SELECT users.id, books.title FROM `books` INNER JOIN `users` ON `users`.`id` = `books`.`user_id` WHERE `books`.`id` > 1 ORDER BY `books`.`id` ASC LIMIT 1000

The condition will be books.id> 1, and the data before the previous SQL (books.id> 1000) will be fetched. In this way, if users.id whose order is not controlled is included in the condition of books.id, the data to be acquired will be mixed up, and in the worst case, the same data will be acquired many times and an infinite loop will occur. I will.

The troublesome part of this problem is not always an infinite loop, and depending on the data, books.id> # {last users.id} may happen to be specified nicely and complete like that. There is. In that case, it will not be an error, but it will be a bug that is hard to notice that the data is slightly strange, so it may be better to make it an infinite loop.

How to fix

In the case of the above example, if you do not narrow down the acquisition column with select, books.id will also be acquired, so it will work correctly. Even if you narrow down the acquisition column with select, it will work correctly if you also acquire books.id properly as shown below.

Book.joins(:user).select('books.id AS id, users.id AS user_id, books.title').find_each do |book|
  p "user_id: #{book.user_id}, title: #{book.title}"
end

If you fix it as above, the fix is complete, but I think the problem this time was that there was no automated test. There was a test that passed the corresponding process, but I didn't write a test that loops find_each more than 2 times. If you have a test, you're likely to have noticed the bug as it loops infinitely or gives strange results. With this as a trigger, I also added a test where find_each loops more than 2 times.

Summary

Even if you understand the mechanism of find_each correctly, it is difficult to notice this bug just by checking it on the desk such as code review.
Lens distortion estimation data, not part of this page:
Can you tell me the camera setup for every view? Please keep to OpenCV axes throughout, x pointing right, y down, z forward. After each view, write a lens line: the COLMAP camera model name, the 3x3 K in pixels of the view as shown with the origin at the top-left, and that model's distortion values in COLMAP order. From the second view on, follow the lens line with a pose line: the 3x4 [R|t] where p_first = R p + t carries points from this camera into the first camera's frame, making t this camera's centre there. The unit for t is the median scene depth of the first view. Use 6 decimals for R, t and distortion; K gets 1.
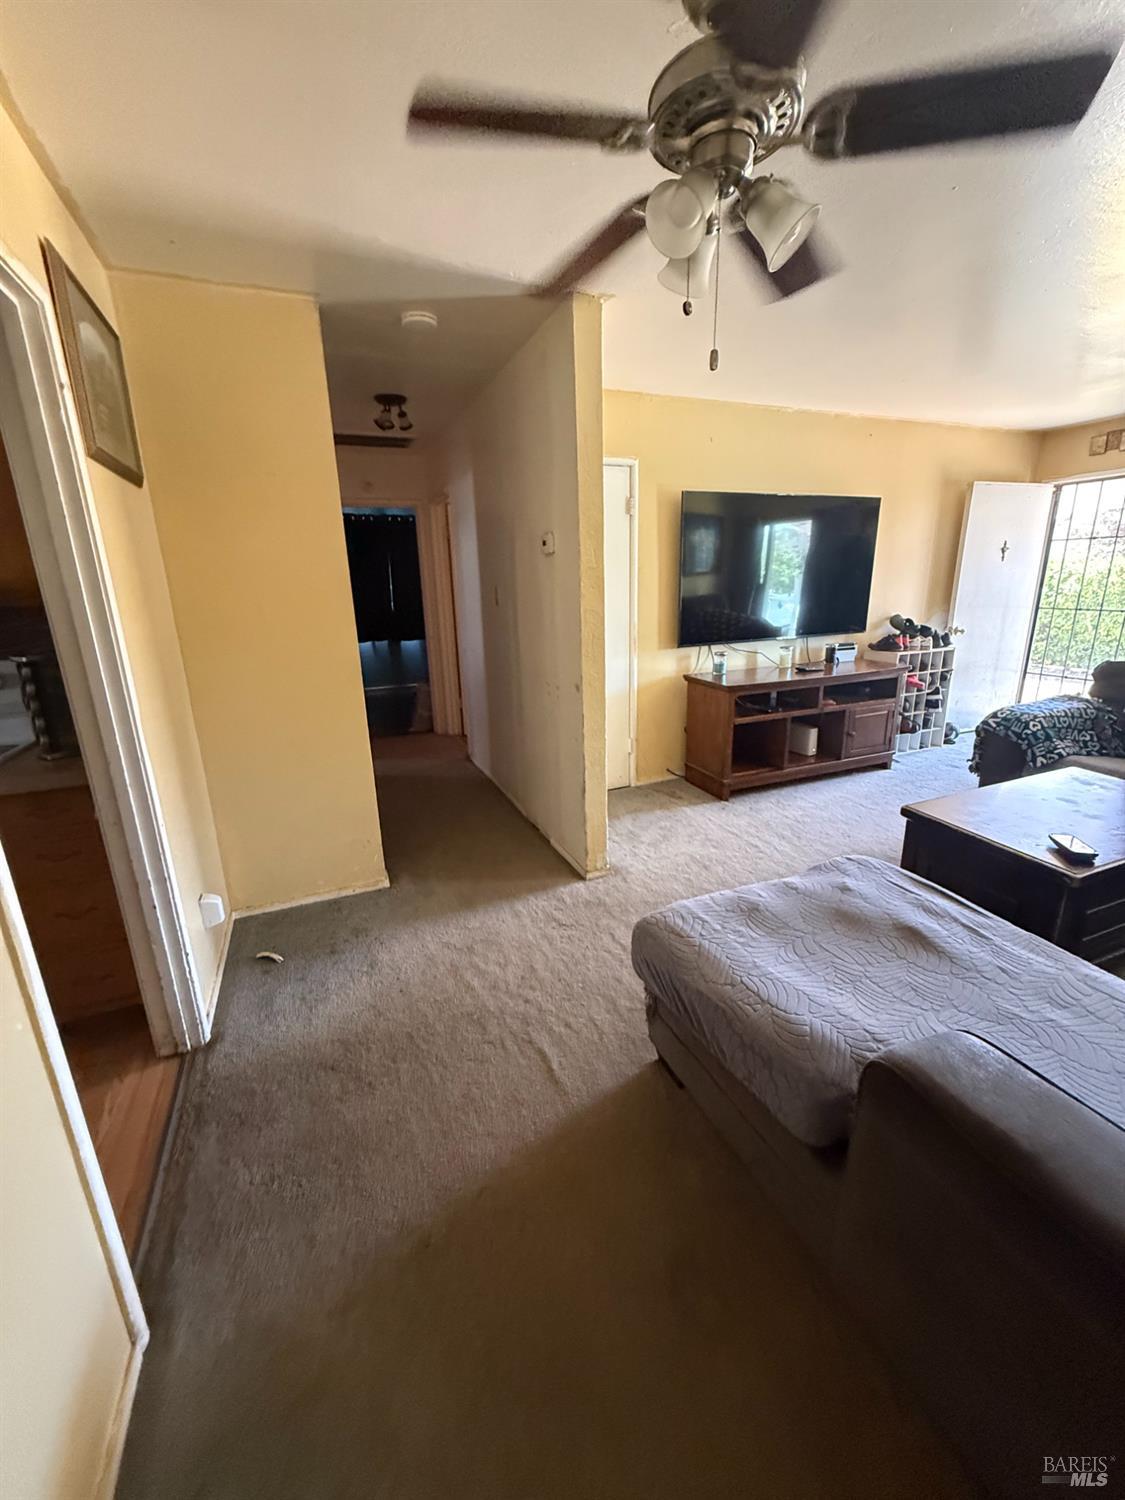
lens RADIAL K [[600.4, 0, 561.2], [0, 600.4, 746.8], [0, 0, 1]] dist [0.000086, 0.000315]
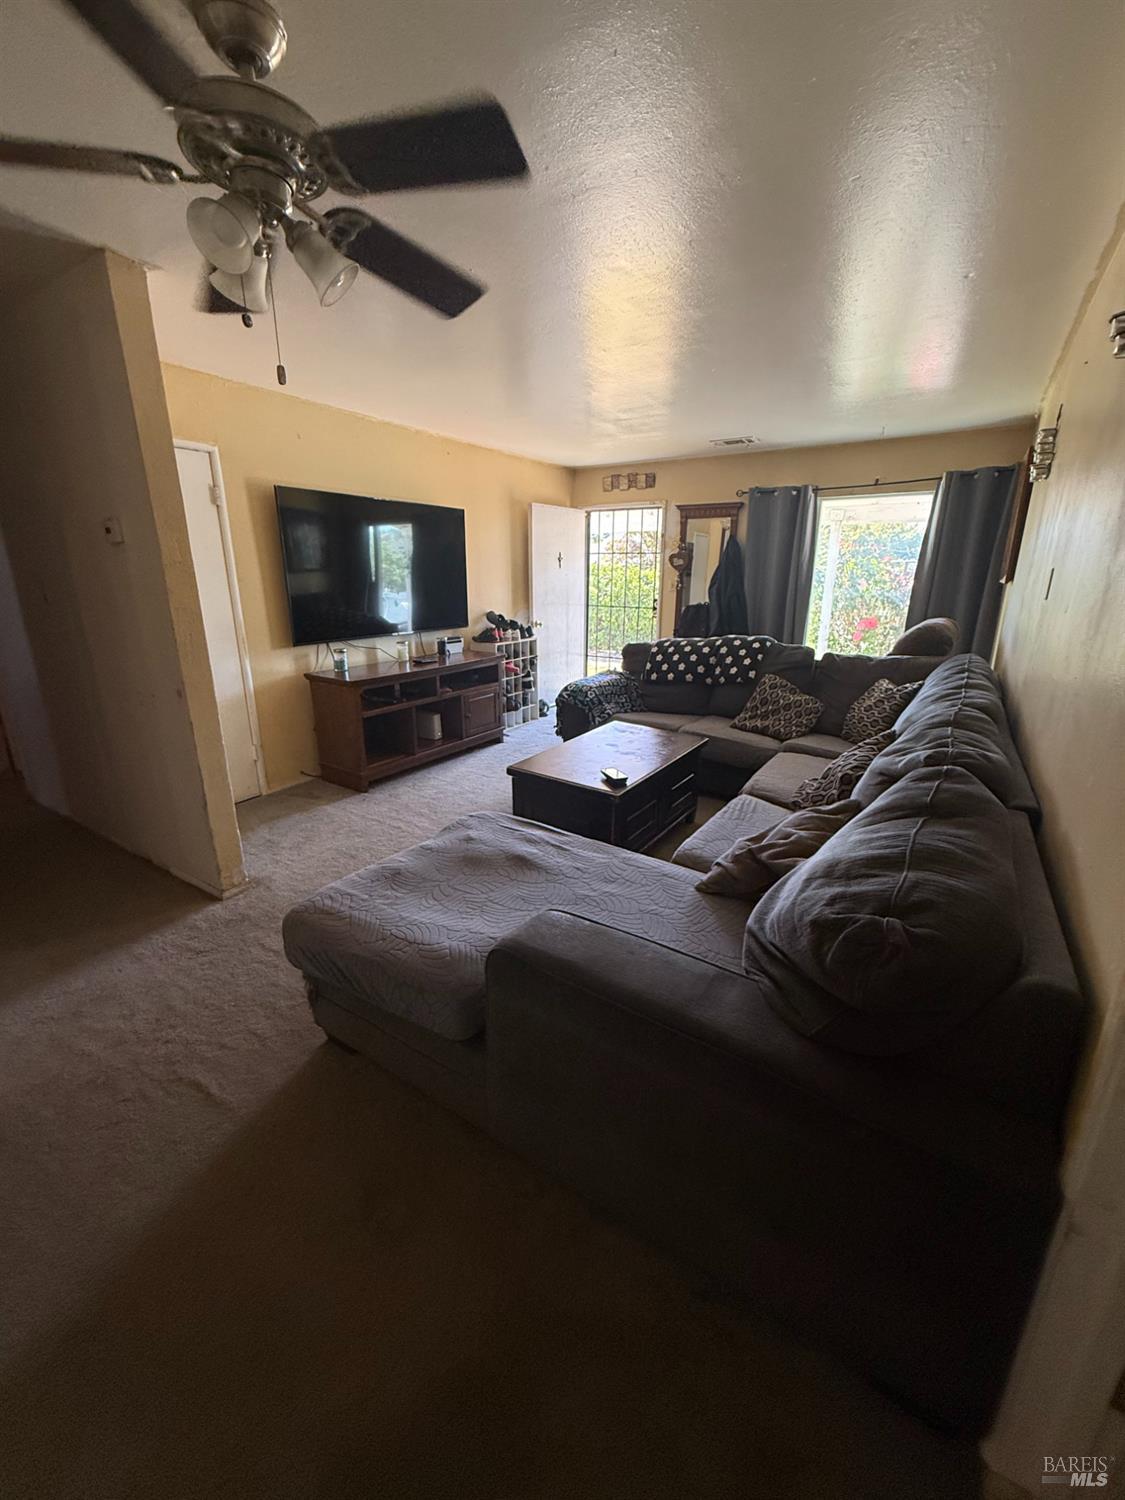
lens RADIAL K [[600.4, 0, 564.0], [0, 600.4, 746.0], [0, 0, 1]] dist [0.000086, 0.000315]
pose [[0.823594, -0.130314, 0.552006, -0.004486], [0.129617, 0.990737, 0.040498, 0.016245], [-0.552170, 0.038195, 0.832856, -0.062191]]
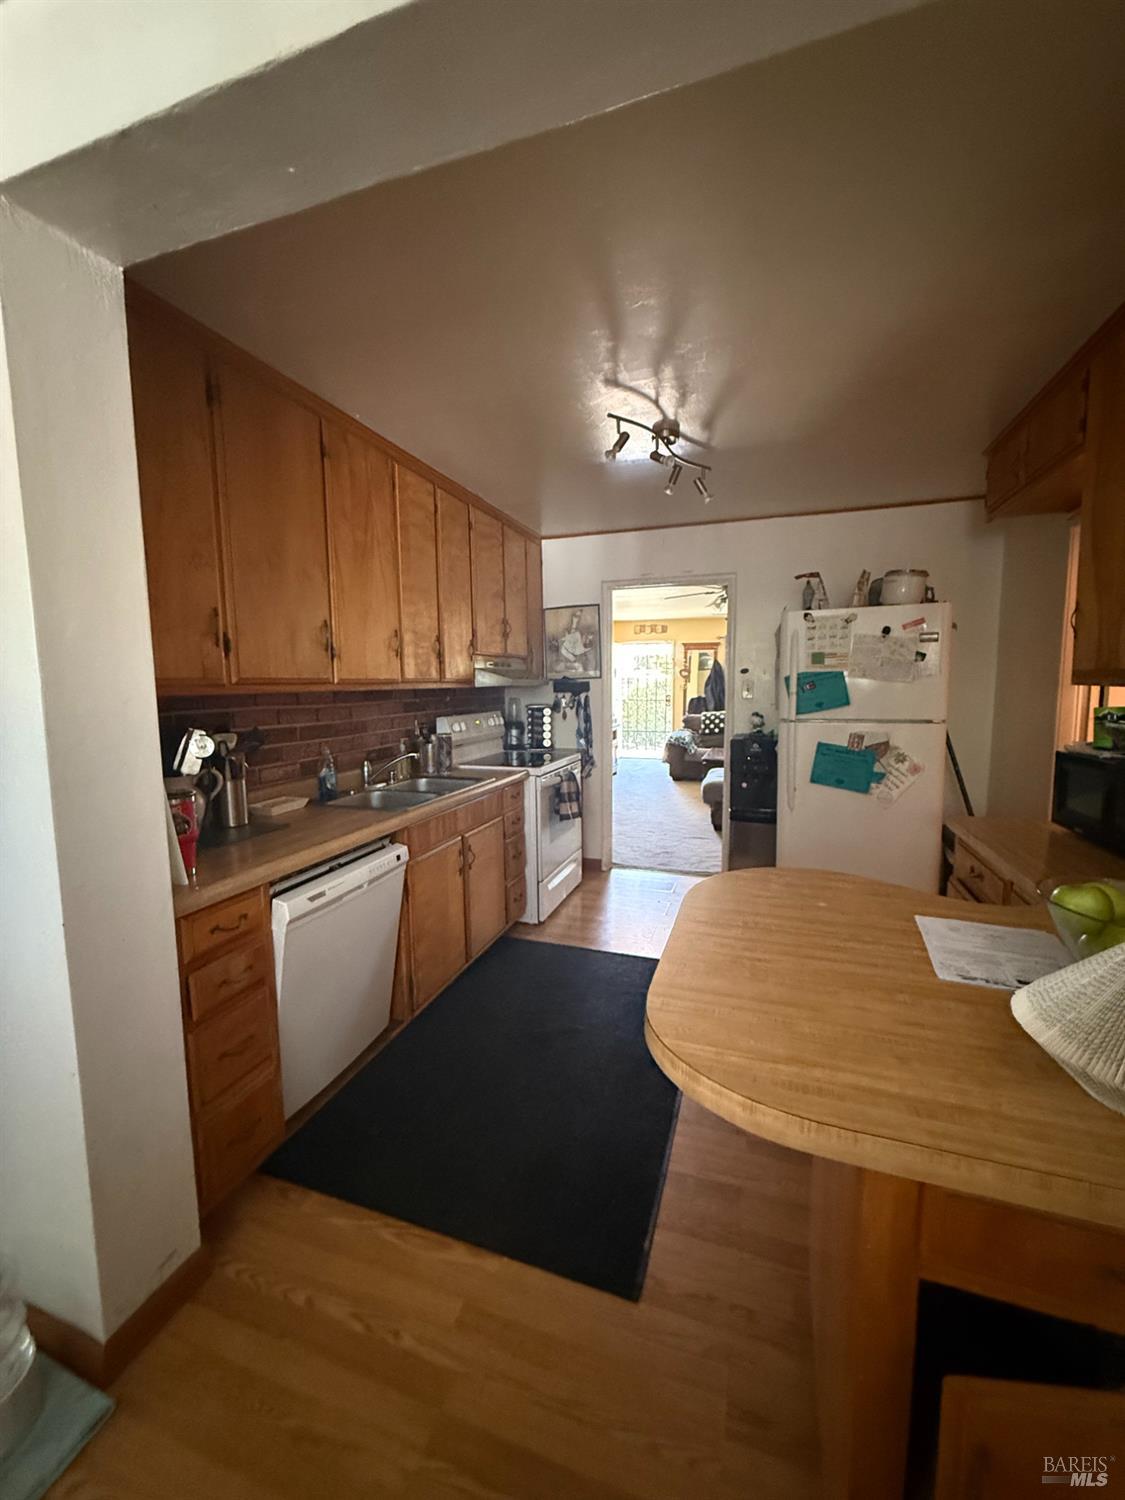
lens RADIAL K [[600.4, 0, 557.7], [0, 600.4, 746.5], [0, 0, 1]] dist [0.000086, 0.000315]
pose [[0.671579, -0.058947, 0.738584, -1.497405], [0.189757, 0.977268, -0.094545, 0.135496], [-0.716222, 0.203646, 0.667499, -0.328047]]
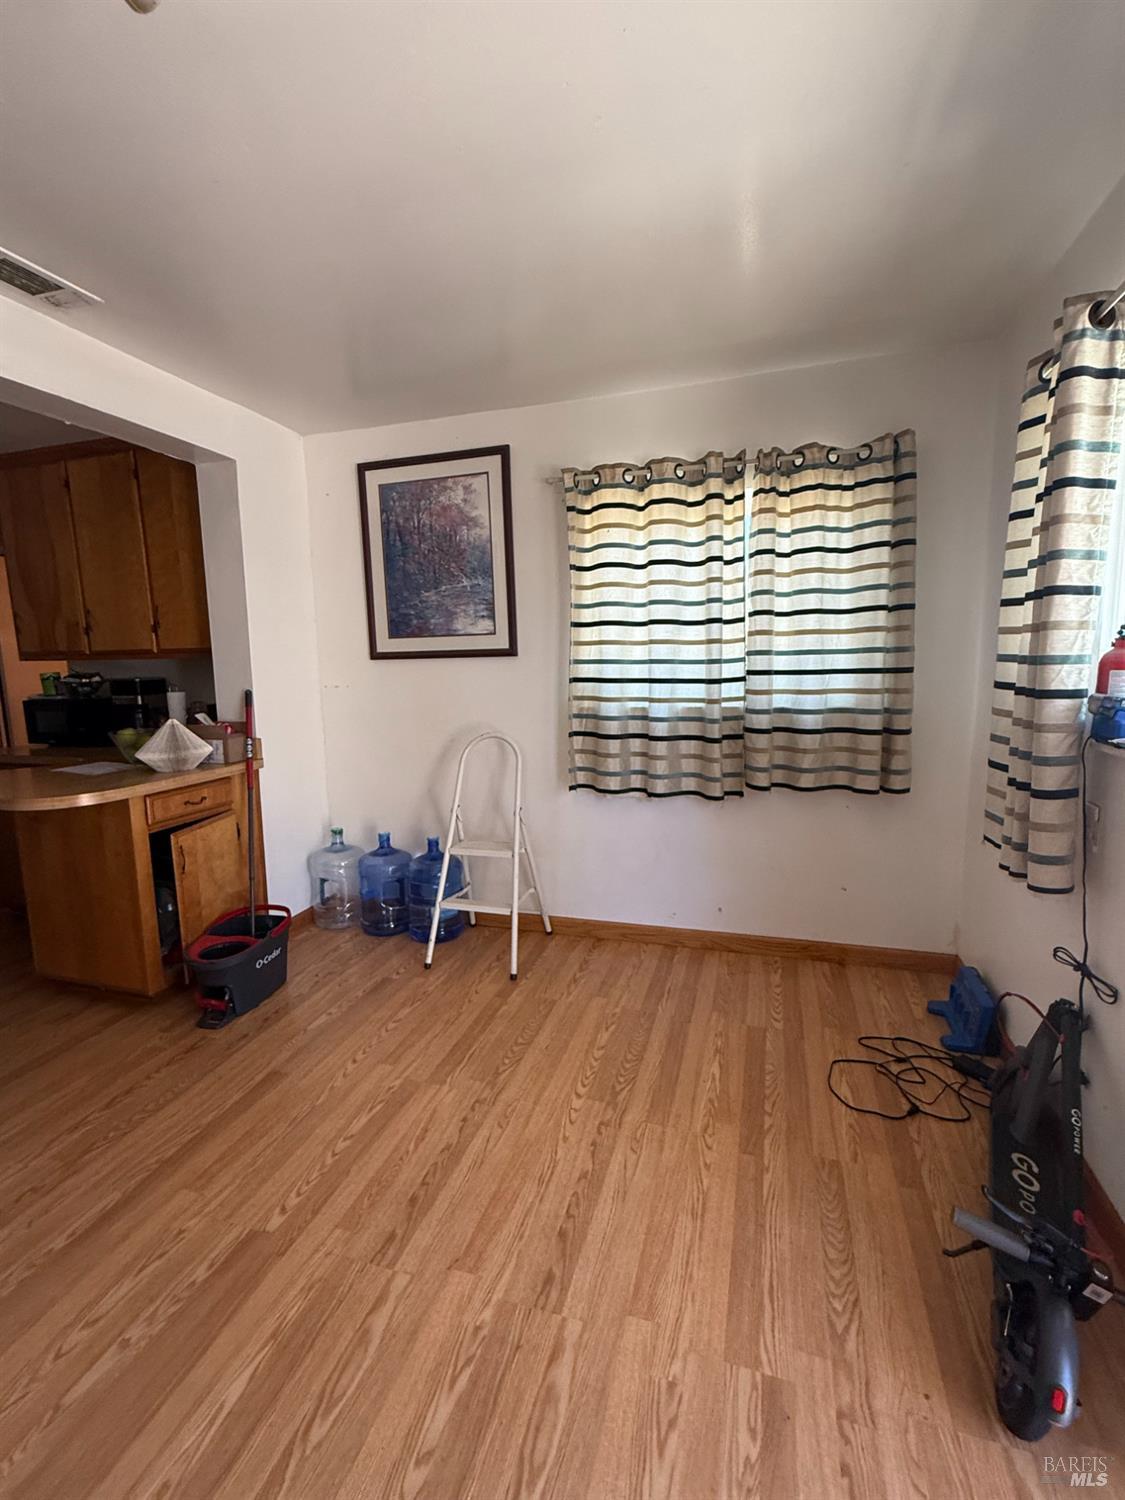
lens RADIAL K [[669.4, 0, 552.8], [0, 669.4, 748.1], [0, 0, 1]] dist [0.002879, -0.003114]
pose [[-0.755719, -0.046518, 0.653242, -2.153280], [0.215191, 0.924449, 0.314780, 0.087174], [-0.618532, 0.378456, -0.688613, -0.017443]]
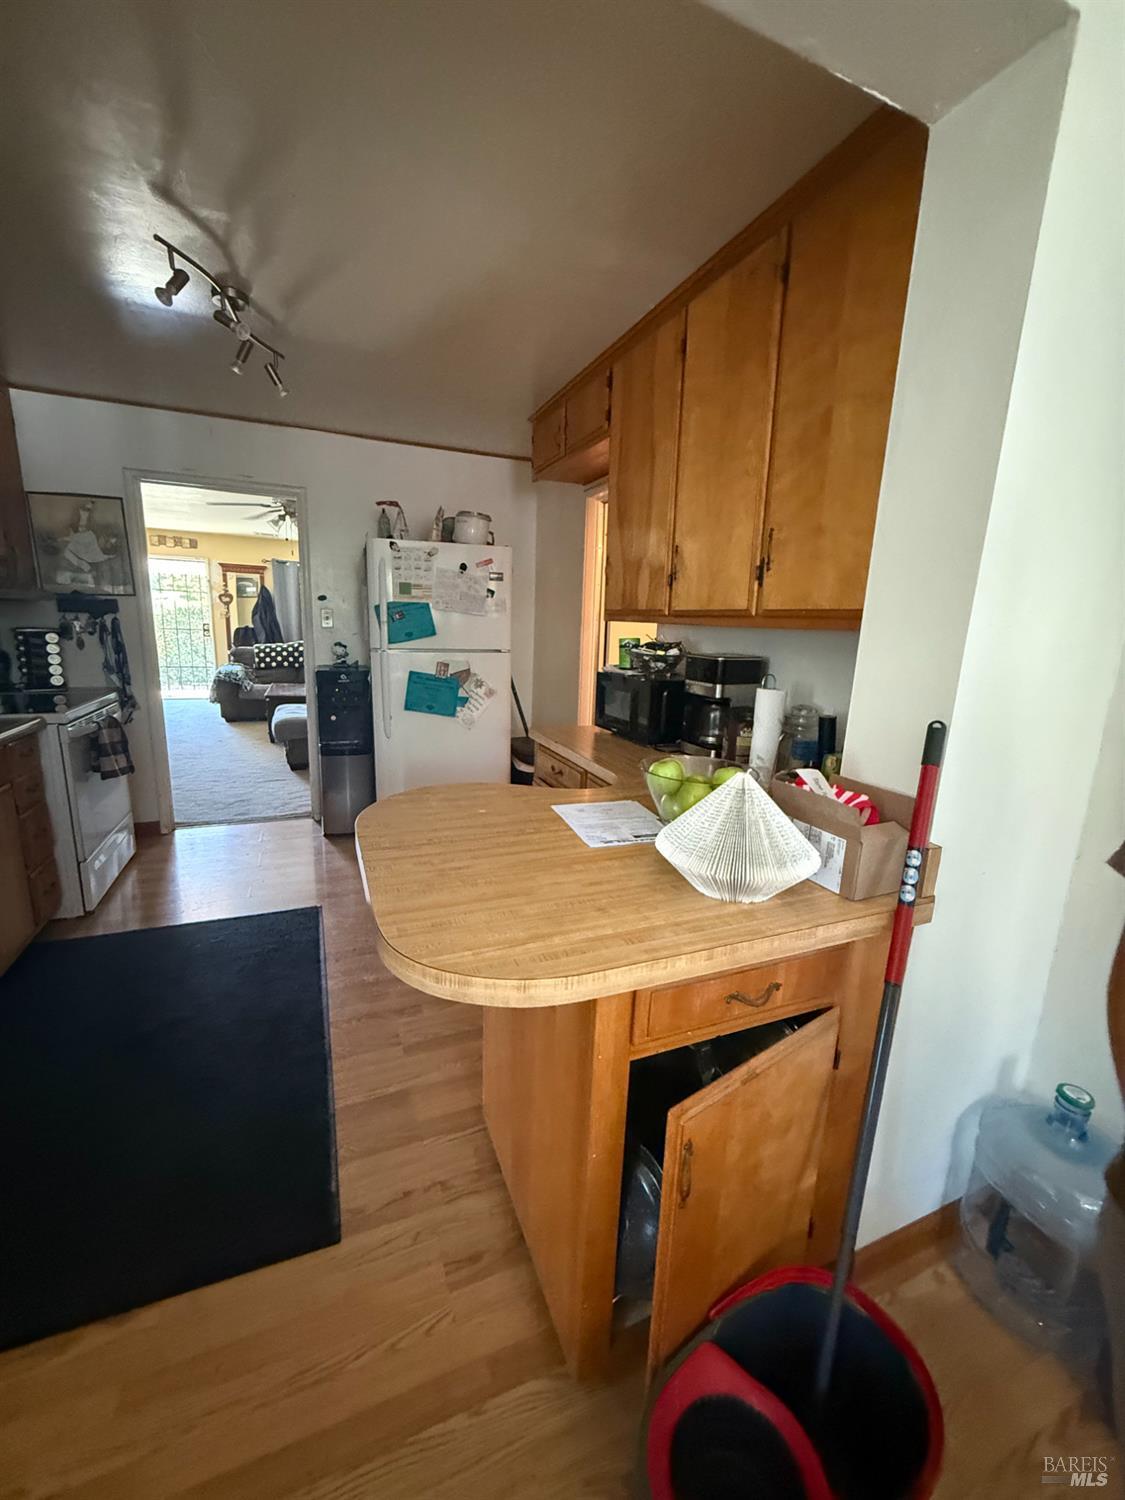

In addition, it is a rare process that the number of cases exceeds 1000, and the unit of 1000 is just a matter of program, so it was hidden as a potential bug for a while without being noticed even in a black box operation test.

Thinking about how I should have noticed this in advance, I thought that I had to do a test in which find_each loops 2 in a white box test. It's a waste to run a white-box test manually for one time, so it's a good idea to write an automated test so that it can be verified continuously.